With reference to oligonucleotides, the term "desalting" means the removal of small molecules of organic impurities which are by-products of synthesis. The only salt is the DNA itself. The negative charge of the phosphate skeleton of the oligonucleotide is compensated by a positively charged counterion to maintain electrical neutrality (ammonium ions are usually used). Post-synthetic treatment involves deprotection by incubation in ammonia or other basic reagent. The product can be purified to remove cleaved basic protecting groups and other synthetic by-products. This process is commonly referred to as desalination. For standard PCR reactions, oligonucleotides need not be desalted. For the kinase reaction, desalting of oligs is necessary.
The coupling efficiency of each new base (monomer) is typically 99% or more.
After the first step of attachment, the volume of dimethoxytrityl protecting group (DMT, Trityl) that appears during deblocking is directly proportional to the amount of full-length oligonucleotide produced in the previous cycle.
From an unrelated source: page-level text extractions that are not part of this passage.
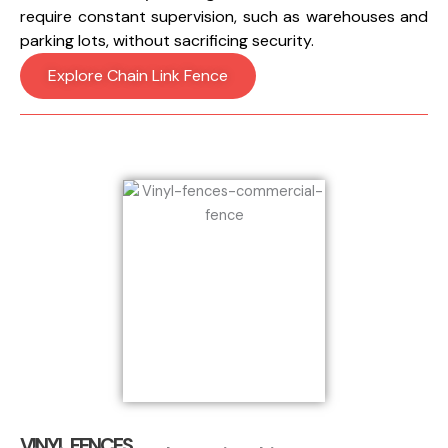
require constant supervision, such as warehouses and
parking lots, without sacrificing security.
Explore Chain Link Fence
VINYL FENCES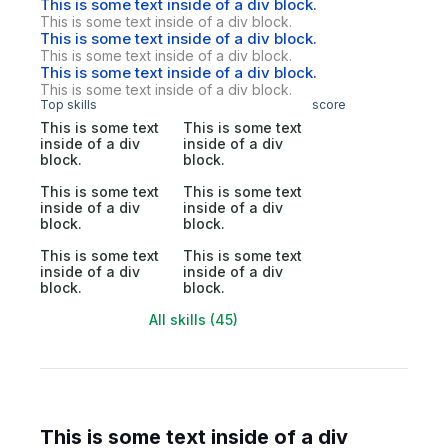
This is some text inside of a div block.
This is some text inside of a div block.
This is some text inside of a div block.
This is some text inside of a div block.
This is some text inside of a div block.
This is some text inside of a div block.
Top skills
score
This is some text
This is some text
inside of a div
inside of a div
block.
block.
This is some text
This is some text
inside of a div
inside of a div
block.
block.
This is some text
This is some text
inside of a div
inside of a div
block.
block.
All skills (45)
This is some text inside of a div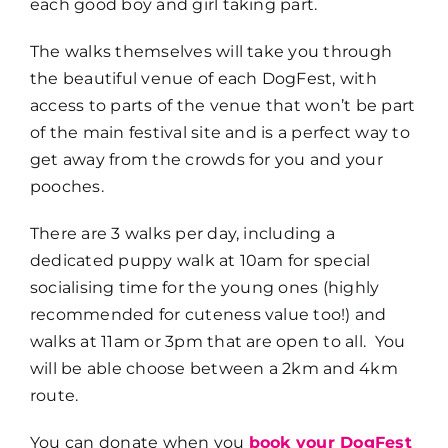
each good boy and girl taking part.
The walks themselves will take you through
the beautiful venue of each DogFest, with
access to parts of the venue that won’t be part
of the main festival site and is a perfect way to
get away from the crowds for you and your
pooches.
There are 3 walks per day, including a
dedicated puppy walk at 10am for special
socialising time for the young ones (highly
recommended for cuteness value too!) and
walks at 11am or 3pm that are open to all. You
will be able choose between a 2km and 4km
route.
You can donate when you
book your DogFest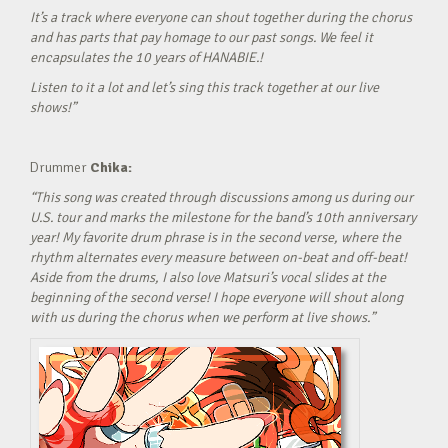
It’s a track where everyone can shout together during the chorus
and has parts that pay homage to our past songs. We feel it
encapsulates the 10 years of HANABIE.!
Listen to it a lot and let’s sing this track together at our live
shows!”
Drummer
Chika:
“This song was created through discussions among us during our
U.S. tour and marks the milestone for the band’s 10th anniversary
year! My favorite drum phrase is in the second verse, where the
rhythm alternates every measure between on-beat and off-beat!
Aside from the drums, I also love Matsuri’s vocal slides at the
beginning of the second verse! I hope everyone will shout along
with us during the chorus when we perform at live shows.”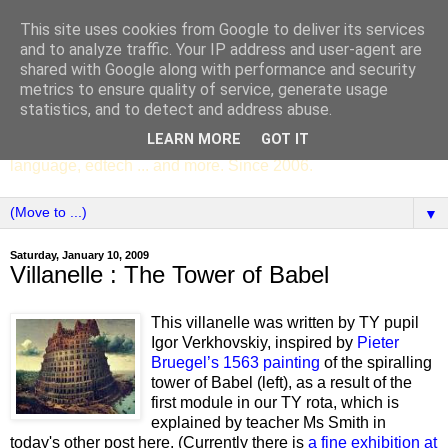
This site uses cookies from Google to deliver its services
SCC ENGLISH
and to analyze traffic. Your IP address and user-agent are
shared with Google along with performance and security
metrics to ensure quality of service, generate usage
The English Department of St Columba's College,
statistics, and to detect and address abuse.
Whitechurch, Dublin 16, Ireland. Pupils' writing, news,
LEARN MORE
GOT IT
poems, drama, essays, podcasts, book recommendations,
language, edtech ... and more. Since 2006.
▼
Saturday, January 10, 2009
Villanelle : The Tower of Babel
This villanelle was written by TY pupil
Igor Verkhovskiy, inspired by
Pieter
Bruegel’s 1563 painting
of the spiralling
tower of Babel (left), as a result of the
first module in our TY rota, which is
explained by teacher Ms Smith in
today's other post here. (Currently there is
a fine exhibition at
The dimethoxytrityl protecting group to be removed has an orange color, the intensity of this color can be measured by UV spectrophotometry. By comparing the color intensity obtained after the first and last addition operations, the addition efficiency or synthesis quality can be calculated.
Phosphoamidite monomers (amidites) have a 5 '-end with a dimethoxytrityl protecting group. This monomer carrier-bound group is removed during the unlocked operation on each synthesis cycle. The final dimethoxytrityl protecting group remains or is removed, depending on the purification method chosen. If purification is carried out using an RP cartridge or HPLC, it is necessary not to remove the final protecting group, but if it is necessary to purify oligonucleotides using polyacrylamide gel electrophoresis (PAGE), then the final DMT protection must be removed.